Quanto à designação de 1940, é um mistério por que razão Taborda Morais (que precedentemente utilizava Q. ilex var. ballota (Desf.) [Morais 1936]), atribui a Schwarz a autoria pois indirectamente se deduz que este se mantinha nessa altura com a distinção Q. rotundifolia Lam. [Rothmaler 1941]. Talvez por isso seja corrente a autoria estar com Schwz. ex Tab. Morais [Govaerts & Frodin 1998], mas mesmo essa não é validada, porque a primeira descrição e diagnose sob este nome, e ainda discussão detalhada do problema taxonómico, é feita por Vasconcelos e Franco em 1954 Footnote .

3) Conclusão

É evidente que a designação Quercus ilex subsp. rotundifolia (Lam.) Schw. ex Tab. Morais só se mantém por inércia. O definitivo esclarecimento da nomenclatura correcta terá de ser feito pela verificação da prioridade da designação de 1827 e, em caso negativo, da de 1838. Se ambas não tiverem validade, e dentro da premissa que se trata duma distinção a nível subespecífico em relação ao tipo de Q. ilex, então a designação Quercus ilex subsp. ballota (Lam.) A. DC. é seguramente a que deve ser adoptada. Contudo, e na persistência de incertezas, e visto que se trata duma designação não adoptada, parece o mais sensato manter-se a designação de 1940, se bem que esta inércia não seja tolerável a prazo.

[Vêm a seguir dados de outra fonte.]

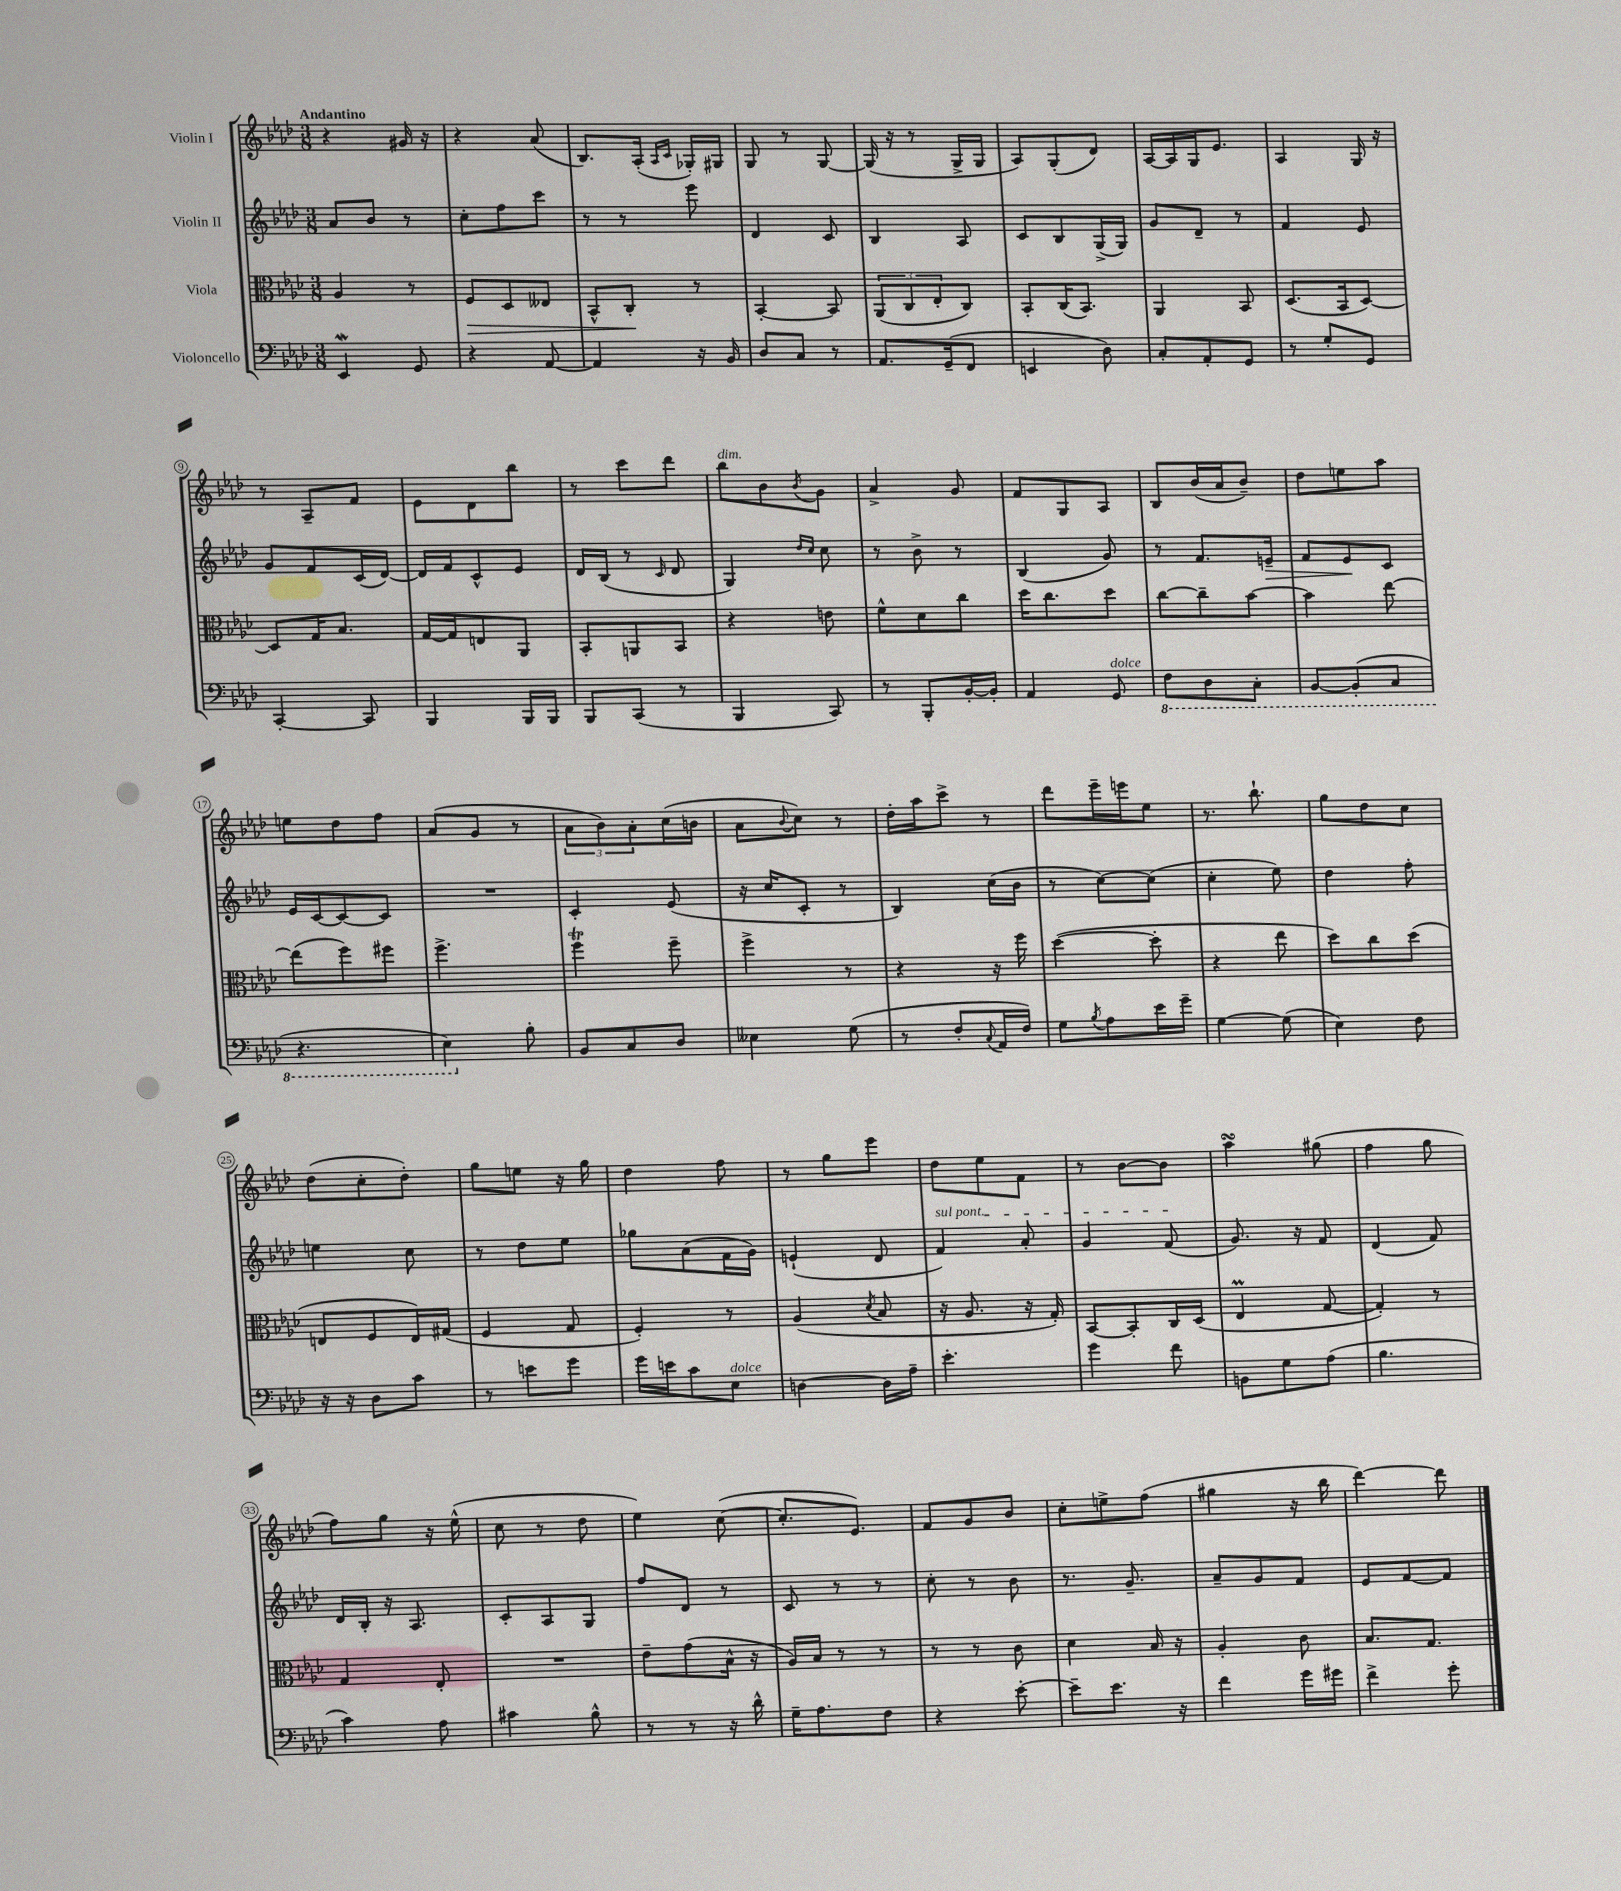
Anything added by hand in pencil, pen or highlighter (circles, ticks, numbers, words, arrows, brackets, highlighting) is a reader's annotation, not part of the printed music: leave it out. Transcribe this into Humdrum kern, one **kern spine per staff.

Um especial agradecimento pelas produtivas discussões mantidas com a Drª Carla Cruz (Departamento de Biologia, Universidade de Lisboa), Profª Ana Isabel Correia e Drª Alexandra Escudeiro (Museu e Jardim Botânico da Universidade de Lisboa).

Referências adicionais:

http://www.bgbm.fu-berlin.de/iapt/nomenclature/code/SaintLouis/0000St.Luistitle.htm

(International Code of Botanical Nomenclature (St Louis Code, 1999). Regnum Vegetabile 138. W. Greuter, Chairman. Koeltz Scientific Books, Königstein, 2000)

Cambessèdes, J., 1827 — Enumeratio Plantarum quas in insulis Balearibus collegit pág. 137, reimpress. ex Mem Mus. Hist. Nat. Paris, 14

De Candolle, A., 1864 — Prodr. Vol. 16 Tomo 2 pág. 39.

Morais, A. T., 1936 — Notas sobre a flora portuguesa. Bol. Soc. Brot. Série II Vol. 11 pág. 162.

Morais, A. T., 1940 — Novas áreas da fitogeografia portuguesa. Bol. Soc. Brot. (II) Vol. 14 pp. 97-138.

Sampaio, G., 1909 — Bol. Soc. Brot. Série I Vol. 24 pág. 102.

Schwarz, O., 1935 — Einige neue Eichen des Mediterrangebiets und Vorderasiens. Notizbl. Bot. Gart. u. Mus. zu Berlin-Dahlem Vol. 12 pp. 461-469.